## shrinkage-thresholding MALA for Bayesian variable selection

**A**mandine Shreck along with her co-authors Gersende Fort, Sylvain LeCorff, and Eric Moulines, all from Telecom Paristech, has undertaken to revisit the problem of large p small n variable selection. The approach they advocate mixes Langevin algorithms with trans-model moves with shrinkage thresholding. The corresponding Markov sampler is shown to be geometrically ergodic, which may be a première in that area. The paper was arXived in December but I only read it on my flight to Calgary, not overly distracted by the frozen plains of Manitoba and Saskatchewan. Nor by my neighbour watching Hunger Games II.)

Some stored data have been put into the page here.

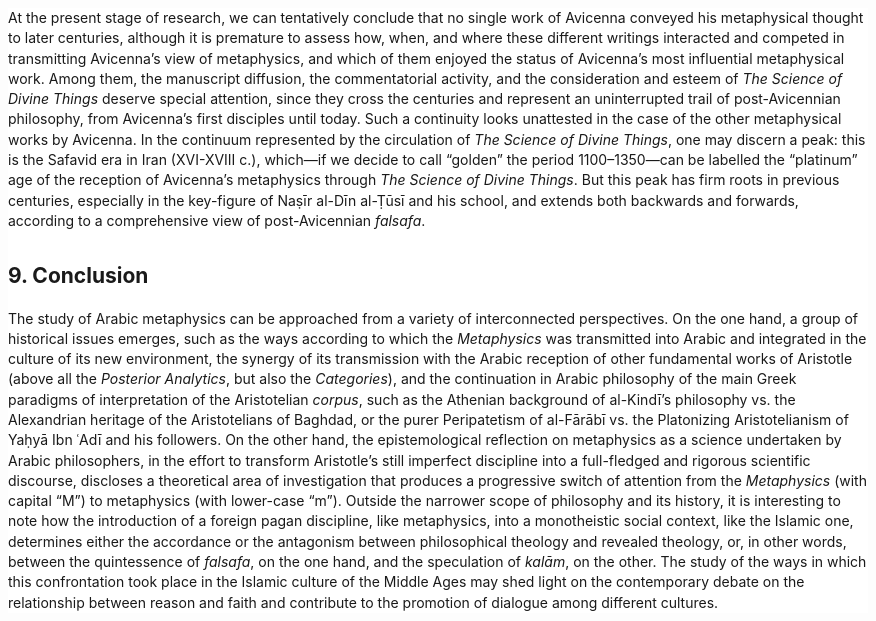 At the present stage of research, we can tentatively conclude that no single work of Avicenna conveyed his metaphysical thought to later centuries, although it is premature to assess how, when, and where these different writings interacted and competed in transmitting Avicenna’s view of metaphysics, and which of them enjoyed the status of Avicenna’s most influential metaphysical work. Among them, the manuscript diffusion, the commentatorial activity, and the consideration and esteem of *The Science of Divine Things* deserve special attention, since they cross the centuries and represent an uninterrupted trail of post-Avicennian philosophy, from Avicenna’s first disciples until today. Such a continuity looks unattested in the case of the other metaphysical works by Avicenna. In the continuum represented by the circulation of *The Science of Divine Things*, one may discern a peak: this is the Safavid era in Iran (XVI-XVIII c.), which—if we decide to call “golden” the period 1100–1350—can be labelled the “platinum” age of the reception of Avicenna’s metaphysics through *The Science of Divine Things*. But this peak has firm roots in previous centuries, especially in the key-figure of Naṣīr al-Dīn al-Ṭūsī and his school, and extends both backwards and forwards, according to a comprehensive view of post-Avicennian *falsafa*.

## 9\. Conclusion

The study of Arabic metaphysics can be approached from a variety of interconnected perspectives. On the one hand, a group of historical issues emerges, such as the ways according to which the *Metaphysics* was transmitted into Arabic and integrated in the culture of its new environment, the synergy of its transmission with the Arabic reception of other fundamental works of Aristotle (above all the *Posterior Analytics*, but also the *Categories*), and the continuation in Arabic philosophy of the main Greek paradigms of interpretation of the Aristotelian *corpus*, such as the Athenian background of al-Kindī’s philosophy vs. the Alexandrian heritage of the Aristotelians of Baghdad, or the purer Peripatetism of al-Fārābī vs. the Platonizing Aristotelianism of Yaḥyā Ibn ʿAdī and his followers. On the other hand, the epistemological reflection on metaphysics as a science undertaken by Arabic philosophers, in the effort to transform Aristotle’s still imperfect discipline into a full-fledged and rigorous scientific discourse, discloses a theoretical area of investigation that produces a progressive switch of attention from the *Metaphysics* (with capital “M”) to metaphysics (with lower-case “m”). Outside the narrower scope of philosophy and its history, it is interesting to note how the introduction of a foreign pagan discipline, like metaphysics, into a monotheistic social context, like the Islamic one, determines either the accordance or the antagonism between philosophical theology and revealed theology, or, in other words, between the quintessence of *falsafa*, on the one hand, and the speculation of *kalām*, on the other. The study of the ways in which this confrontation took place in the Islamic culture of the Middle Ages may shed light on the contemporary debate on the relationship between reason and faith and contribute to the promotion of dialogue among different cultures.
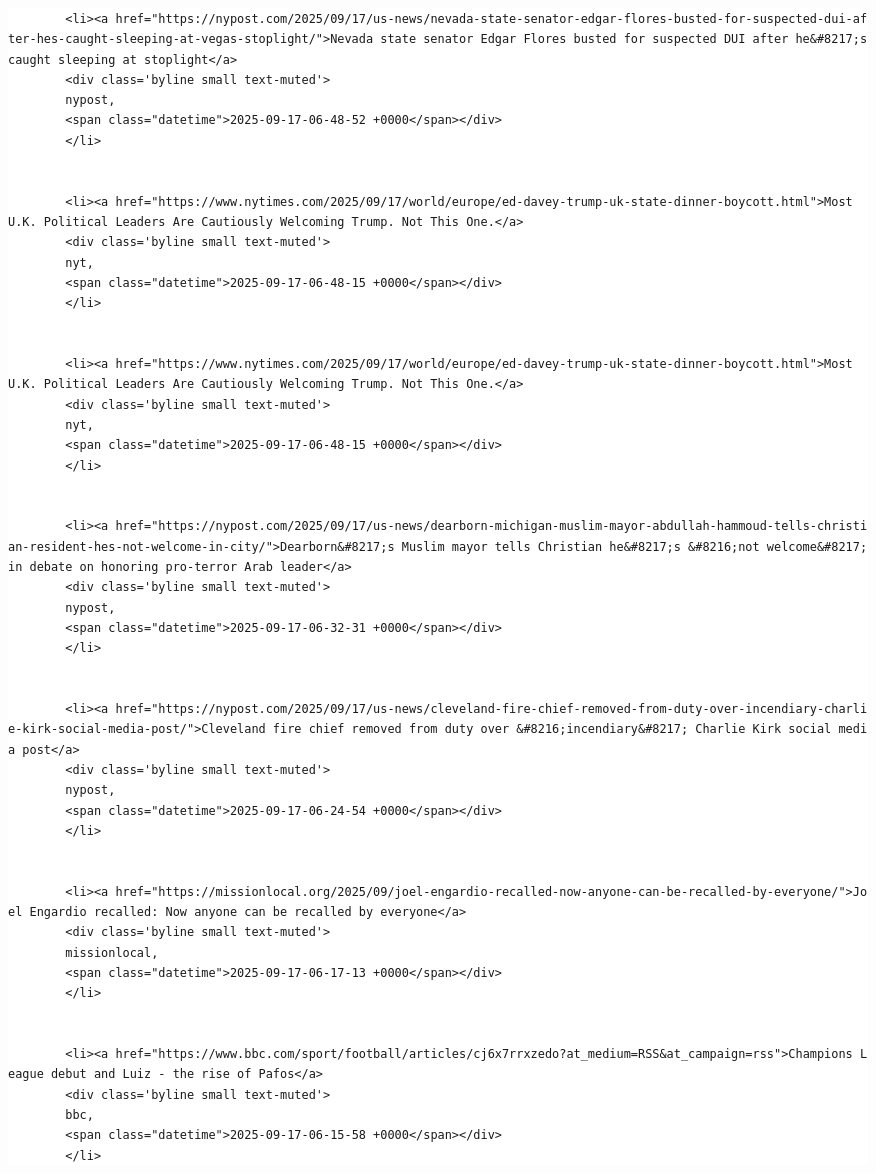 
            <li><a href="https://nypost.com/2025/09/17/us-news/nevada-state-senator-edgar-flores-busted-for-suspected-dui-after-hes-caught-sleeping-at-vegas-stoplight/">Nevada state senator Edgar Flores busted for suspected DUI after he&#8217;s caught sleeping at stoplight</a>
            <div class='byline small text-muted'>
            nypost, 
            <span class="datetime">2025-09-17-06-48-52 +0000</span></div>
            </li>
        

            <li><a href="https://www.nytimes.com/2025/09/17/world/europe/ed-davey-trump-uk-state-dinner-boycott.html">Most U.K. Political Leaders Are Cautiously Welcoming Trump. Not This One.</a>
            <div class='byline small text-muted'>
            nyt, 
            <span class="datetime">2025-09-17-06-48-15 +0000</span></div>
            </li>
        

            <li><a href="https://www.nytimes.com/2025/09/17/world/europe/ed-davey-trump-uk-state-dinner-boycott.html">Most U.K. Political Leaders Are Cautiously Welcoming Trump. Not This One.</a>
            <div class='byline small text-muted'>
            nyt, 
            <span class="datetime">2025-09-17-06-48-15 +0000</span></div>
            </li>
        

            <li><a href="https://nypost.com/2025/09/17/us-news/dearborn-michigan-muslim-mayor-abdullah-hammoud-tells-christian-resident-hes-not-welcome-in-city/">Dearborn&#8217;s Muslim mayor tells Christian he&#8217;s &#8216;not welcome&#8217; in debate on honoring pro-terror Arab leader</a>
            <div class='byline small text-muted'>
            nypost, 
            <span class="datetime">2025-09-17-06-32-31 +0000</span></div>
            </li>
        

            <li><a href="https://nypost.com/2025/09/17/us-news/cleveland-fire-chief-removed-from-duty-over-incendiary-charlie-kirk-social-media-post/">Cleveland fire chief removed from duty over &#8216;incendiary&#8217; Charlie Kirk social media post</a>
            <div class='byline small text-muted'>
            nypost, 
            <span class="datetime">2025-09-17-06-24-54 +0000</span></div>
            </li>
        

            <li><a href="https://missionlocal.org/2025/09/joel-engardio-recalled-now-anyone-can-be-recalled-by-everyone/">Joel Engardio recalled: Now anyone can be recalled by everyone</a>
            <div class='byline small text-muted'>
            missionlocal, 
            <span class="datetime">2025-09-17-06-17-13 +0000</span></div>
            </li>
        

            <li><a href="https://www.bbc.com/sport/football/articles/cj6x7rrxzedo?at_medium=RSS&at_campaign=rss">Champions League debut and Luiz - the rise of Pafos</a>
            <div class='byline small text-muted'>
            bbc, 
            <span class="datetime">2025-09-17-06-15-58 +0000</span></div>
            </li>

**A** shrinkage-thresholding operator is defined as acting on the regressor matrix towards producing sparse versions of this matrix. (I actually had trouble picturing the model until Section 2.2 where the authors define the multivariate regression model, making the regressors a matrix indeed. With a rather unrealistic iid Gaussian noise. And with an unknown number of relevant rows, hence a varying dimension model. Note that this is a strange regression in that the regression coefficients are known and constant across all models.) Because the Langevin algorithm requires a gradient to operate, the log target is divided between a differentiable and a non-differentiable parts, the later accommodating the Dirac masses in the dominating measure. The new MALA moves involve applying the above shrinkage-thresholding operator to a regular Langevin proposal, hence moving to sub-spaces and sparser representations.

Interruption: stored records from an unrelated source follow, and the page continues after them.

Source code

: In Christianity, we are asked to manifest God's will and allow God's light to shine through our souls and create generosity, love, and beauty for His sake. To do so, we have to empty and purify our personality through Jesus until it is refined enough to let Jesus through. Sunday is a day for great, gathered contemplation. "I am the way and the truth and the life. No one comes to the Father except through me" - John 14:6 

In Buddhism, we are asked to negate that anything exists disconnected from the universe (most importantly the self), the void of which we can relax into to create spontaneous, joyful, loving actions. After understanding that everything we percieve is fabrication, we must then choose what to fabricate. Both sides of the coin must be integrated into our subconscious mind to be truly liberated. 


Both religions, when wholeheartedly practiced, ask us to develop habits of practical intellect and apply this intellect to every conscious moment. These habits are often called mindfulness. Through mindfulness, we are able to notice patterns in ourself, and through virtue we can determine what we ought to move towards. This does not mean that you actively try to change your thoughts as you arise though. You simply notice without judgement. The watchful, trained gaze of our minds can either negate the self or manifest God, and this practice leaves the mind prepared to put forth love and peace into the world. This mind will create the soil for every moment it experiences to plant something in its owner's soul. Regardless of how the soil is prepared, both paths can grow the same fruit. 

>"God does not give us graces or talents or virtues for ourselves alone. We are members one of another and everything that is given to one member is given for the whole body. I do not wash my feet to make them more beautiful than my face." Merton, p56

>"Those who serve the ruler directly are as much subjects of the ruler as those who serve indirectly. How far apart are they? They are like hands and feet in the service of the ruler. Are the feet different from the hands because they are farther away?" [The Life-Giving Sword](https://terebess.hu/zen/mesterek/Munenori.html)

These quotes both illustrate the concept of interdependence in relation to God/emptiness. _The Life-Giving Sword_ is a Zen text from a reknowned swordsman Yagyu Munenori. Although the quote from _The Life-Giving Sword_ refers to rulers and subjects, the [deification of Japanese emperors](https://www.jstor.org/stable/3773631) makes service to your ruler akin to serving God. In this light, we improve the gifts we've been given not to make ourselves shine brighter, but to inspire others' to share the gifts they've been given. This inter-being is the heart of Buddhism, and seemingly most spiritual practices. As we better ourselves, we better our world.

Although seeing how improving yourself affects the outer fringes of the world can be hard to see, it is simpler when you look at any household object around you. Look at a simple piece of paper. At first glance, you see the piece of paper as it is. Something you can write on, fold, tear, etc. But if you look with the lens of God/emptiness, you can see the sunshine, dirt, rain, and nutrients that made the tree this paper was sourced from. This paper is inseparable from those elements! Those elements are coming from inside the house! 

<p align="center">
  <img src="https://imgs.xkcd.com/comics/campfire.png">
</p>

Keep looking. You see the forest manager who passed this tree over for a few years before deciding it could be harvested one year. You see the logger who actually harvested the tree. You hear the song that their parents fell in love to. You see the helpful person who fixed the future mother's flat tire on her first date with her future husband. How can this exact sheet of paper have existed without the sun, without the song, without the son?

**T**he thresholding functions are based on positive part operators, which means that the Markov chain does not visit some neighbourhoods of zero in the embedding and in the sparser spaces. In other words, the proposal operates between models of varying dimensions without further ado because the point null hypotheses are replaced with those neighbourhoods. Hence it is *not* exactly simulating from the “original” posterior, which may be a minor caveat or not. Not if defining the neighbourhoods is driven by an informed or at least spelled-out choice of a neighbourhood of zero where the coefficients are essentially identified with zero. The difficulty is then in defining how close is close enough. Especially since the thresholding functions seem to all depend on a single number which does not depend on the regressor matrix. It would be interesting to see if the g-prior version could be developed as well… Actually, I would have also included a dose of g-prior in the Langevin move, rather than using an homogeneous normal noise.

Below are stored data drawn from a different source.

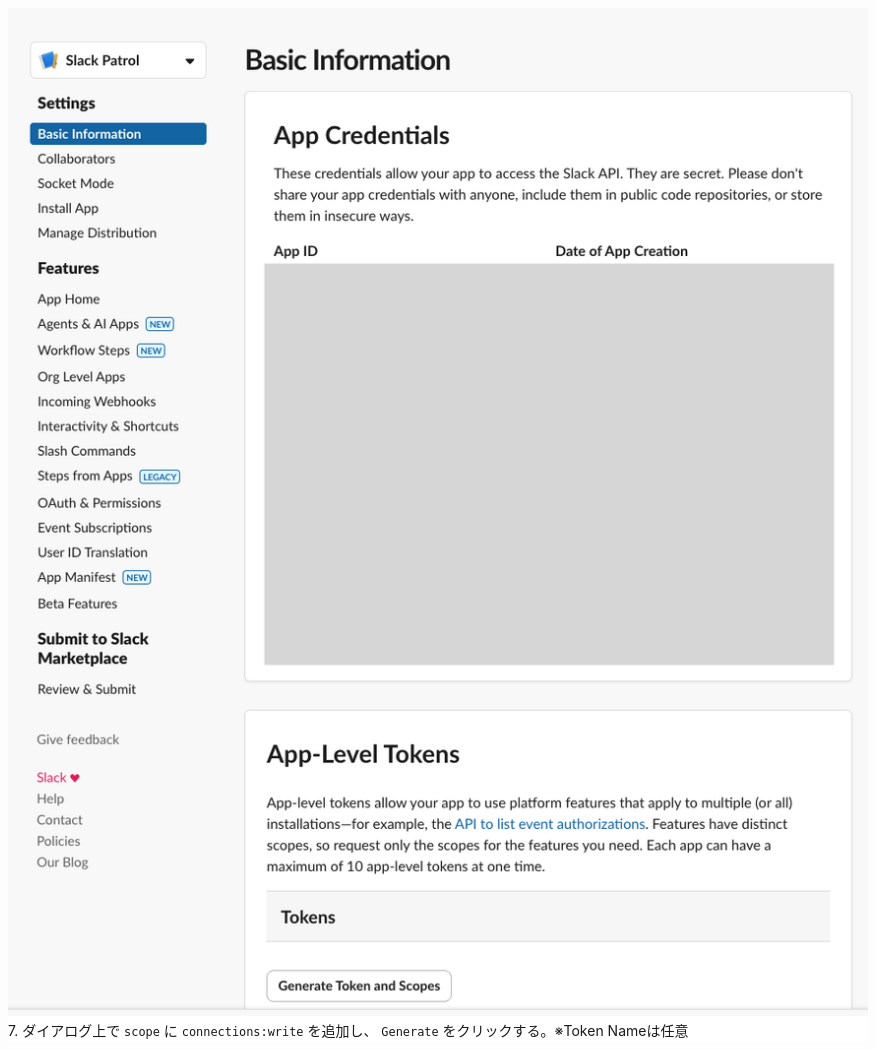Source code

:   ![Basic information](docs/images/generate-app-token.png)
7. ダイアログ上で `scope` に `connections:write` を追加し、 `Generate` をクリックする。※Token Nameは任意  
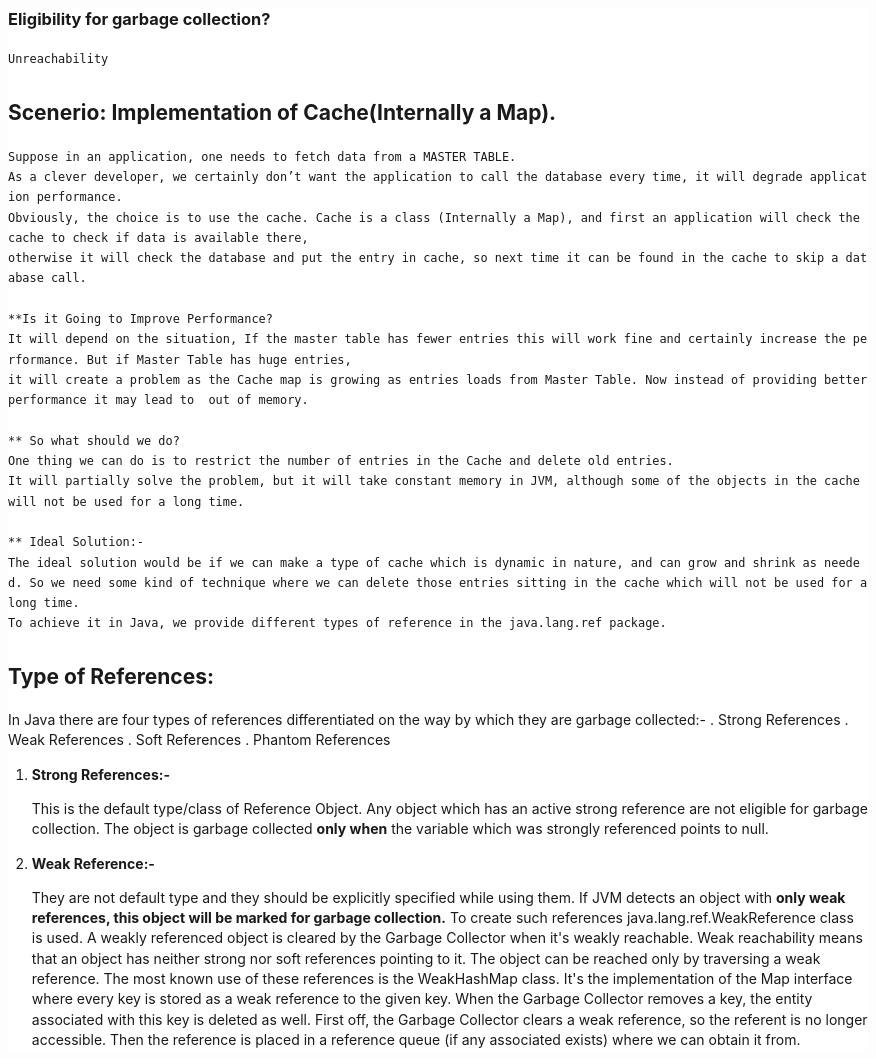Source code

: ### Eligibility for garbage collection?
	Unreachability

## Scenerio: Implementation of Cache(Internally a Map). 

	Suppose in an application, one needs to fetch data from a MASTER TABLE. 
	As a clever developer, we certainly don’t want the application to call the database every time, it will degrade application performance.
	Obviously, the choice is to use the cache. Cache is a class (Internally a Map), and first an application will check the cache to check if data is available there, 
	otherwise it will check the database and put the entry in cache, so next time it can be found in the cache to skip a database call.
	
	**Is it Going to Improve Performance?
	It will depend on the situation, If the master table has fewer entries this will work fine and certainly increase the performance. But if Master Table has huge entries, 
	it will create a problem as the Cache map is growing as entries loads from Master Table. Now instead of providing better performance it may lead to  out of memory. 
	
	** So what should we do?
	One thing we can do is to restrict the number of entries in the Cache and delete old entries.
	It will partially solve the problem, but it will take constant memory in JVM, although some of the objects in the cache will not be used for a long time.
	
	** Ideal Solution:-
	The ideal solution would be if we can make a type of cache which is dynamic in nature, and can grow and shrink as needed. So we need some kind of technique where we can delete those entries sitting in the cache which will not be used for a long time.
	To achieve it in Java, we provide different types of reference in the java.lang.ref package.

## Type of References:

In Java there are four types of references differentiated on the way by which they are garbage collected:-
	. Strong References
	. Weak References
	. Soft References
	. Phantom References

1. **Strong References:-**

	This is the default type/class of Reference Object.  Any object which has an active strong reference are not eligible for garbage collection. 
	The object is garbage collected **only when** the variable which was strongly referenced points to null.

2. **Weak Reference:-**

	They are not default type and they should be explicitly specified while using them. If JVM detects an object with **only weak references, this object will be marked for garbage collection.**
	To create such references java.lang.ref.WeakReference class is used.
	A weakly referenced object is cleared by the Garbage Collector when it's weakly reachable. Weak reachability means that an object has neither strong nor soft references pointing to it. The object can be reached only by traversing a weak reference.
	The most known use of these references is the WeakHashMap class. It's the implementation of the Map interface where every key is stored as a weak reference to the given key. When the Garbage Collector removes a key, the entity associated with this key is deleted as well.
	First off, the Garbage Collector clears a weak reference, so the referent is no longer accessible. Then the reference is placed in a reference queue (if any associated exists) where we can obtain it from.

**T**he paper contains a large experimental part where the performances of the method are evaluated on various simulated datasets. It includes a comparison with reversible jump MCMC, which slightly puzzles me: (a) I cannot see from the paper whether or not the RJMCMC is applied to the modified (thresholded) posterior, as a regular RJMCMC would not aim at the same target, but the appendix does not indicate a change of target; (b) the mean error criterion for which STMALA does better than RJMCMC is not defined, but the decrease of this criterion along iterations seems to indicate that convergence has not yet occured, since it does not completely level up after 3 10⁵ iterations.

**I** must have mentioned it in another earlier post, but I find somewhat ironical to see those thresholding functions making a comeback after seeing the James-Stein and smooth shrinkage estimators taking over the then so-called pre-test versions in the 1970’s (Judge and Bock, 1978) and 1980’s. There are obvious reasons for this return, moving away from quadratic loss being one.

April 18, 2014 at 2:40 pm

Dear Christian,

First of all we would like to thank you for the attention you paid to our paper and for all your fruitful remarks. This will be taken into consideration to write the next version of the article. However, we have several comments to clarify some details.

First, you say that because of the thresholding operator, the Shrinkage-Thresholding MALA algorithm does not sample exactly from the target distribution. This is true for the hard thresholding operator (Section 3.2) which avoids the shrinkage of all the active rows (but which cannot draw rows with a norm lower than a given threshold). The two other operators, namely the L2,1 proximal and the soft thresholding function, do not suffer from this flaw and propose new rows with norms as close to zero as needed. This is illustrated in Figure 1. Therefore, in the numerical section, both RJMCMC and STMALA target the right distribution.

In the numerical section, Figure 5 displays the error obtained when the algorithms are used to estimate the activation probabilities (defined in equation (18)). In addition, the ordinate axis of this figure (as well as the one of Figure 10 for example) is in logarithmic scale which explains why there is no plateau in the curves while the algorithms do converge.

Once again, many thanks for your remarks which will help us to write an improved version of the article.

Best regards,

Amandine Schreck and her co-authors.